Island Health offering monkeypox vaccine to at-risk populations in Victoria

Island Health offering monkeypox vaccine to at-risk populations in Victoria
Photo credit: Jeremy Bezanger/Unsplash

People on Vancouver Island deemed high-risk will soon be able to get vaccinated against monkeypox.

Island Health says that monkeypox vaccine appointments are available on July 19 and 20 in Victoria for those who are considered high risk. The health authority is planning to expand the vaccination program to central and northern Vancouver Island the week of July 25.

“Vaccinations are encouraged for members of the 2SGBTQ+ community. As supply is limited, please only book an appointment if you meet the recommended criteria,” the health authority said in a post on social media.

Island Health says because there is currently a global shortage of monkeypox vaccine, they will only be offering it to those who self-identify as gay, bisexual or as other men who have sex with men, or identify as transgender and meet at least one other criteria requirement.
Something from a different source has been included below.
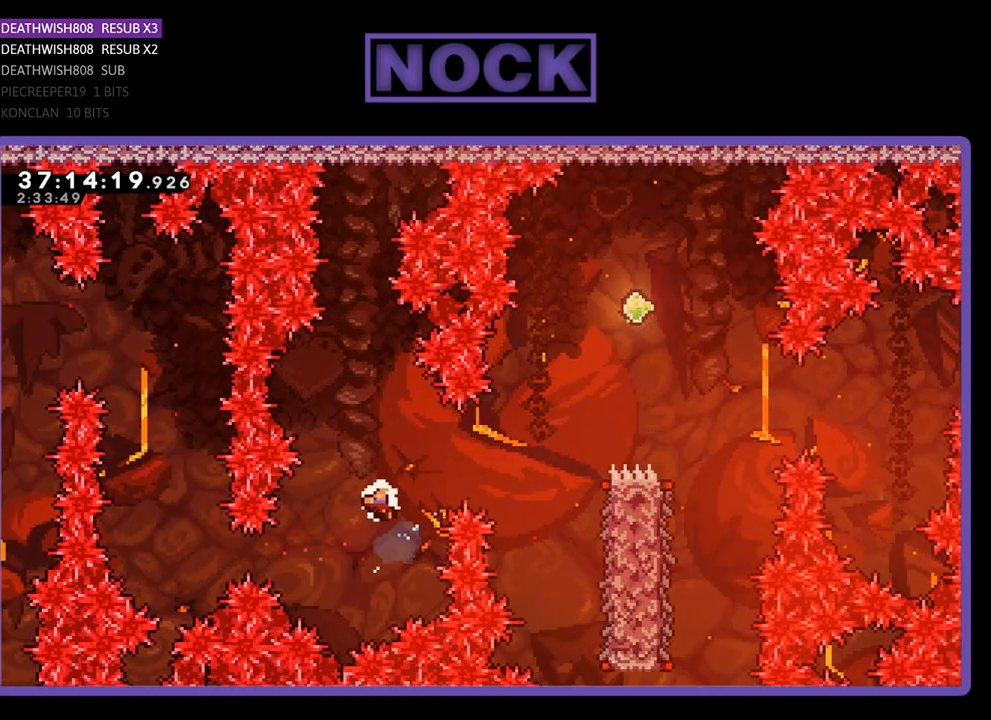
{"buttons": [], "events": [[267, "DPAD_RIGHT", "up"], [267, "R2", "up"], [300, "DPAD_UP", "up"]]}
Those other requirements include having had a diagnosis of bacterial STI in the past 2 months, had two or more sexual partners within the past 21 days, attended venues or other locations for sexual contact within the past 21 days, had anonymous or casual sex in the past 21 days, or engaged in sex work. Those who may be planning to either as a worker or a client may also be eligible.

“Globally, the vaccine is in short supply. In Canada, the vaccine is being prioritized for areas where local transmission is occurring – within B.C. this is currently the Lower Mainland. Island Health is starting a targeted vaccination campaign for those currently at highest risk of acquiring and spreading monkeypox,” the health authority said.

Anyone can become infected with monkeypox as transmission occurs predominantly through close prolonged physical contact. It can also transmit through touching linens used by someone with the virus. However, current global epidemiology shows that most, but not all, monkeypox infections are among men who identify as gay, bisexual or other men who have sex with men.

“The virus can affect anyone through close person-to-person contact. Stigmatizing people because of a disease is never okay. Anyone can get or pass on monkeypox, regardless of their sexuality,” Island Health said on its website.

Monkeypox, which does not usually spread easily among people, is endemic in parts of Africa, where people have been infected through bites from rodents or small animals. However, there have been more than 12,000 cases reported in countries that historically don’t see the disease, including Canada. One case has been reported in the Island Health region.

People with monkeypox may experience fever, body aches, chills and fatigue.